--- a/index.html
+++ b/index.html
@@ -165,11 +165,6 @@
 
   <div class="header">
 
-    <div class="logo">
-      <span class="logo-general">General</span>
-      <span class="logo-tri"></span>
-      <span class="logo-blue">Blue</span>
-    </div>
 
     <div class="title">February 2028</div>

---

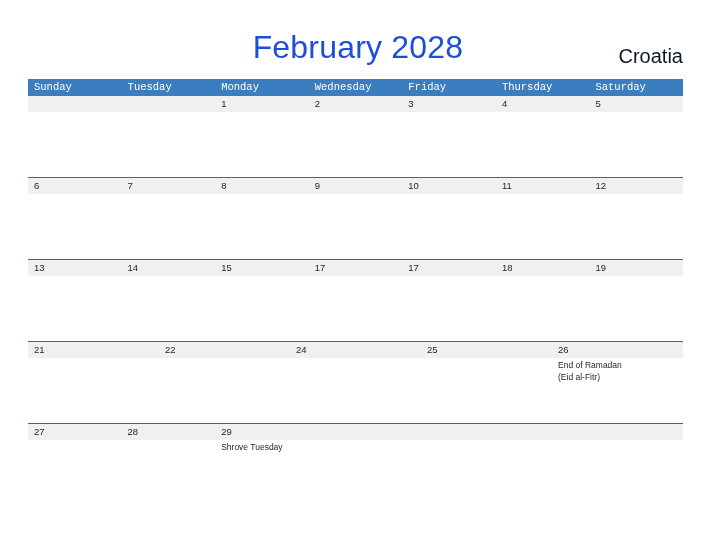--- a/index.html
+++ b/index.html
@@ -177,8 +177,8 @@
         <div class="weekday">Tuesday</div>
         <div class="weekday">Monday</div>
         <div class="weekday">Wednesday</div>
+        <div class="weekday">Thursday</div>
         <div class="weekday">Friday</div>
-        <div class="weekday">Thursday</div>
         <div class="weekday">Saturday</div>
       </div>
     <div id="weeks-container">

What the exercise asks> Read through the data above. Report each line that has the word "span".

Result>
-      <span class="logo-general">General</span>
-      <span class="logo-tri"></span>
-      <span class="logo-blue">Blue</span>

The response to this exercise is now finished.